Un numéro spécial sur l’Oncle Hô

Avec émotion, Kiêu Xuân Cu s’est remémoré le numéro spécial sur le Président Hô Chi Minh. «Ce numéro précieux, je l’ai offert à l’Oncle Hô lui-même en 1960, lorsque j’ai eu l’honneur de le rencontrer à Hanoi», explique-t-il. Et de poursuivre : «L’Oncle Hô était très ému en apprenant le sentiment affectueux des militants à son regard. Pour lui, la présence de la gazette Pha nguc dans la prison ennemie a traduit la vaillance et l’esprit indomptable des révolutionnaires vietnamiens».

Les prisonnières à Chi Hoà ont aussi publié leur gazette, titrée Tung xiêng (Briser les menottes), selon Kiêu Xuân Cu. Outre ces gazettes, il garde comme souvenirs d’autres bulletins dont Lua dâu tranh (Flamme de la lutte), Ban an xâm luoc Phap (Procès contre les agresseurs français), le recueil de poèmes Cam thu (La haine)…

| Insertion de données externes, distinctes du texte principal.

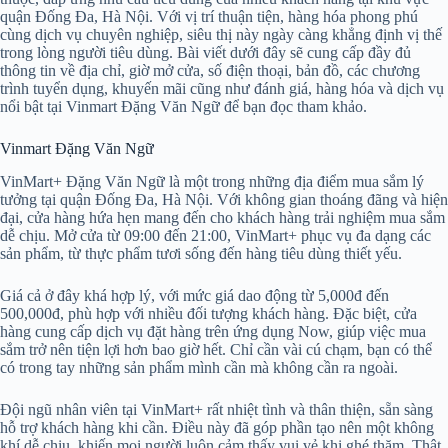
quận Đống Đa, Hà Nội. Với vị trí thuận tiện, hàng hóa phong phú
cùng dịch vụ chuyên nghiệp, siêu thị này ngày càng khẳng định vị thế
trong lòng người tiêu dùng. Bài viết dưới đây sẽ cung cấp đầy đủ
thông tin về địa chỉ, giờ mở cửa, số điện thoại, bản đồ, các chương
trình tuyển dụng, khuyến mãi cũng như đánh giá, hàng hóa và dịch vụ
nổi bật tại Vinmart Đặng Văn Ngữ để bạn đọc tham khảo.
Vinmart Đặng Văn Ngữ
VinMart+ Đặng Văn Ngữ là một trong những địa điểm mua sắm lý
tưởng tại quận Đống Đa, Hà Nội. Với không gian thoáng đãng và hiện
đại, cửa hàng hứa hẹn mang đến cho khách hàng trải nghiệm mua sắm
dễ chịu. Mở cửa từ 09:00 đến 21:00, VinMart+ phục vụ đa dạng các
sản phẩm, từ thực phẩm tươi sống đến hàng tiêu dùng thiết yếu.
Giá cả ở đây khá hợp lý, với mức giá dao động từ 5,000đ đến
500,000đ, phù hợp với nhiều đối tượng khách hàng. Đặc biệt, cửa
hàng cung cấp dịch vụ đặt hàng trên ứng dụng Now, giúp việc mua
sắm trở nên tiện lợi hơn bao giờ hết. Chỉ cần vài cú chạm, bạn có thể
có trong tay những sản phẩm mình cần mà không cần ra ngoài.
Đội ngũ nhân viên tại VinMart+ rất nhiệt tình và thân thiện, sẵn sàng
hỗ trợ khách hàng khi cần. Điều này đã góp phần tạo nên một không
khí dễ chịu, khiến mọi người luôn cảm thấy vui vẻ khi ghé thăm. Thật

À noter qu’après la signature des Accords de Paris sur le Vietnam en 1954, la paix a été établie au Nord. Remis en liberté, Kiêu Xuân Cu s’est rendu à Hanoi où il a fait des études à l’Université de la médecine, avant de travailler à l’hôpital Viêt Duc. Après la libération du Sud en 1975, le docteur Cu est revenu dans sa ville natale de Nha Trang, travaillant à la Polyclinique de Khanh Hoà jusqu’à sa retraite.

Nghia Dàn/CVN

(*) Ndlr : L’architecte Huynh Tân Phat (1913-1989) est entré dans l’histoire nationale en tant que président du gouvernement révolutionnaire provisoire du Sud du Vietnam (1969-1975), vice-Premier ministre du Vietnam (1976-1981), vice-président du Conseil d’État du Vietnam et président du Front de la Patrie du Vietnam (1982-1989).